Is This Petty? Can A Relationship That Was Built On A Lie Actually Last?

October 7, 2016  |  



I don’t know what you guys are watching right now, but one of my favorite programs to indulge in on Sunday nights is the TLC show 90 Day Fiancé. One of the newest couples featured includes a Black mother from Pennsylvania named Narkyia who is dating a Nigerian guy named Olulowo who actually lives in Nigeria. And while the long-distance aspect of the relationship probably already has you raising an eyebrow, what really stole my attention was the fact that this guy lied to the woman about — well, a lot of stuff.

For one, he told her that he lived in Alabama. At the time he told that lie, he was actually living in Vietnam, but he is back in Nigeria by the time we meet the couple.

He had multiple Facebook accounts where he reached out to random women. Narkyia didn’t know about this.

And the worst lie of all was that he claimed he was a widowed father of one. As it turns out, the mother of his child is very much alive.

And yet, Narkyia is paying for and working with “Lowo” to get him to the States so they can get married. She seems confident that their relationship, which came together after lie on top of lie, will work — even if all of her friends literally say to her face, “You should not marry him.” Only time, and a few more episodes, will tell how things really work out. I’ll definitely be tuned in to see…

But seriously, though. Can a relationship that is based on a lie, or multiple lies, actually work?

I think it can work for a while, but not for the long term. For instance, a girlfriend of mine dated a guy who said that he had a child with a woman he used to date who lived in Grenada, where his people were from. My friend and the guy dated for a few months and really seemed into one another — until she found out that he was actually married to the mother of his child. She ran for the hills.

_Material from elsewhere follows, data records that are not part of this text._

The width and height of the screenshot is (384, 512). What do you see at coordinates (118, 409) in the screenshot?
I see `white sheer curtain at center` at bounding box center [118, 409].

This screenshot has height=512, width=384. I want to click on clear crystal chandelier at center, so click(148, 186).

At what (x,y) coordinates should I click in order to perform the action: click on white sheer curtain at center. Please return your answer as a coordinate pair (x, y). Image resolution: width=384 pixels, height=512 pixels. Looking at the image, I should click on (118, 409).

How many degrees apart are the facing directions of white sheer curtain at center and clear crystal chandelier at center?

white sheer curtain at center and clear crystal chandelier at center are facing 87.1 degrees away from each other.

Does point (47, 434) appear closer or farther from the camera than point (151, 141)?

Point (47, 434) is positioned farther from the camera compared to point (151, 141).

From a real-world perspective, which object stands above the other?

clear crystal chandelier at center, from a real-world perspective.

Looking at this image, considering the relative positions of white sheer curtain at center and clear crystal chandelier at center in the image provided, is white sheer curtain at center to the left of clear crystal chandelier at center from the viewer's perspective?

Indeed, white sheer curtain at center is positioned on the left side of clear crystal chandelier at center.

A woman shared a story on a forum about a guy she was dating who had a pretty wholesome past. He hadn’t slept with many people, but she had quite a bit of fun in her younger years. When he asked her about her sexual past, she lied about it initially. But after struggling to keep up with her lies when asked about her past on different occasions, she admitted that she lied and things went left. “He couldn’t handle the truth, because my number definitely doubles his,” she said, “and I am now moving out of our apartment completely devastated.” He ran for the hills.

I got to know a guy who seemed nice. He was handsome enough, had a pretty good job, and we had a bit in common. But he lied from jump, as I would later find out, about the true state of his situation. He said he had one child but he actually had two. And even though he told me he tried to propose to the mother of his child only for her to decline because she wanted to be “independent,” that was a lie as well. I would find out from his sister-in-law that he was the one holding that whole traditional Nigerian engagement process up so he could be out here. I ran for the hills.

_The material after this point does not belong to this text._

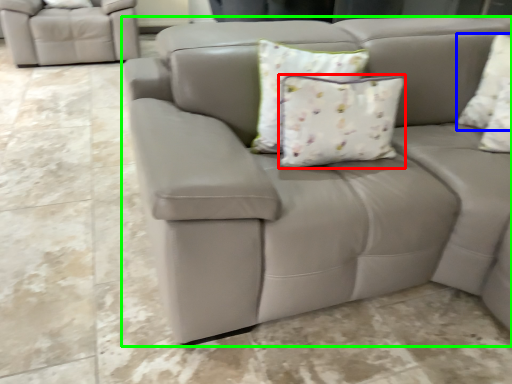
Question: Which object is the farthest from pillow (highlighted by a red box)? Choose among these: pillow (highlighted by a blue box) or studio couch (highlighted by a green box).

Choices:
 (A) pillow
 (B) studio couch

Answer: (A)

Now, I don’t think every lie is cause for immediate dismissal. Obviously, white lies are harmless, and if a person tells you the truth soon after they divulge the lie, then I think a relationship with them could work out. They’re making an effort to right their wrong and may have good intentions. If you all can work to build trust again and agree to be honest, you should be able to make it.

But serious lies, including lies about basic information and ones of omission, the kind that influence your decision to go forward with a relationship with someone because you’ve been misled, are dangerous. They can be the start of something terrible. As was the situation for one woman who shared her past relationship story via The Experience Project:

“In my case, me ex lied about his name, and how he got my number to ask me out on a date. We lasted for 7 years and even got married. But throughout the relationship he lied; and got found out. I never trully trusted him. I loved him…but never really fully took his word for anything. He had many redeeming qualities that kept me coming back for more for (7 long years).So, I would say it is not likely to work out.”

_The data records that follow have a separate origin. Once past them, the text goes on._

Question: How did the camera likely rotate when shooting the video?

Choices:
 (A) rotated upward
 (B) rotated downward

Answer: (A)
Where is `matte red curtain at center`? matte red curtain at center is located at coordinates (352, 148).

Honesty is always the best policy. When you start with a lie, you have to continue with a lie, and things will only get worse. And honestly, if someone has to lie about even the little things to be able to build a relationship with another person, that’s a sign that they need to get their life together…

But as always, that’s just my opinion. What do you think? Is it petty to break things off with someone because they started correspondence with you based on a lie?